Foreign creditor governments can be unreasonable as well. The misperceptions and errors on the part of leaders in Germany and other creditor countries have been as bad as the misperceptions and errors on the part of the less-experienced Greek leaders. For example the belief that fiscal austerity raises income rather than lowering it, even in the short run, was a mistaken perception. The refusal to write down the debt especially in 2010, when most of it was still in the hands of private creditors, was a mistaken policy. These mistakes explain why the Greek debt/GDP ratio is so much higher today than in 2010 — much higher than was forecast.
A stubborn clinging to wrong propositions on each side has reinforced the stubbornness on the other side. The Germans would have done better to understand and admit explicitly that fiscal austerity is contractionary in the short run. The Greeks would have done better to understand and admit explicitly that the preeminence of democracy does not mean that one country’s people can democratically vote for other countries to give them money.
In terms of game theory, the fact that the Greeks and Germans have different economic interests is not enough to explain the very poor outcome of negotiations to date. The difference in perceptions has been central. “Getting to yes” in a bargaining situation requires not just that the negotiators have a clear idea of their own top priorities, but also a good idea of what is the top priority of the other side. We may now be facing a “bad bargain” in which each side is called upon to give up its top priorities. On one side, Greece shouldn’t expect the ECB and the IMF to be willing explicitly to write down the debt they hold. On the other side, the creditors shouldn’t expect Greece to run a substantial primary budget surplus. A “good bargain” would have the creditors stretch out lending terms even further so that Greece doesn’t have to pay over the next few years and would have the Greeks committing to structural reforms that would raise growth.
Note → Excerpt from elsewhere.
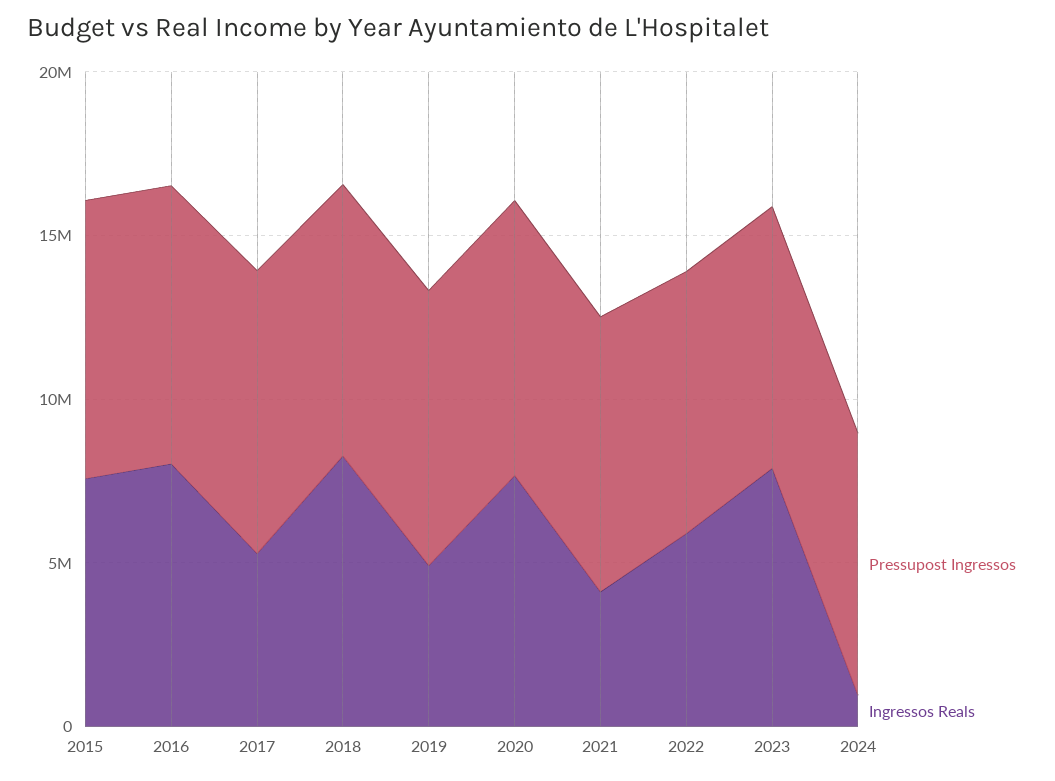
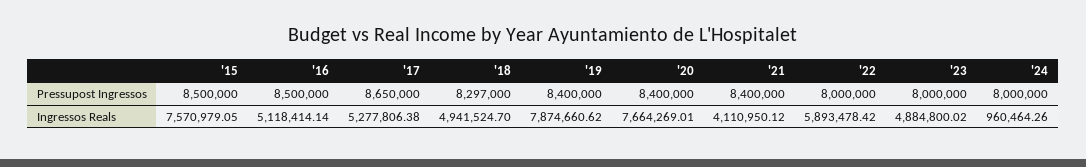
Ingressos Reals, 2016: 8000000 -> 5118414.14
Ingressos Reals, 2018: 8000000 -> 4941524.7
Ingressos Reals, 2019: 5000000 -> 7874660.62
Ingressos Reals, 2023: 8000000 -> 4884800.02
One hopes that the awful experience of the recent past has led both sides to clearer perceptions of economic realities and of top priorities. Such evolution is necessary if the two sides are to arrive at a good bargain rather than either a bad bargain or a failure of cooperation altogether. The non-cooperative equilibrium is that Greek banks fail and Greece effectively drops out of the euro. This may be even worse than a bad bargain, although I am not sure.
Admittedly, both Kim and Lula had their flaws. Moreover, Korea and Brazil had some advantages that Greece lacks, beyond Syriza’s delay in adapting to realities. They had their own currencies. They were able to boost exports in the years following their currency crises.
But a recurrent theme of the Greek crisis ever since it erupted in late 2009 is that both the Greeks and the Euro creditor countries have been reluctant to realize that lessons from previous emerging market crises might apply to their situation. After all, they said, Greece was not a developing country but rather a member of the euro. (This is the reason, for example, why Frankfurt and Brussels at first did not want Greece to go to the IMF and did not want to write down the Greek debt.) But the emerging market crises do have useful lessons for Europe. If Tsipras were able to shift gears in the way that Kim dae Jung did in Korea and Lula did in Brazil, he would better serve his country.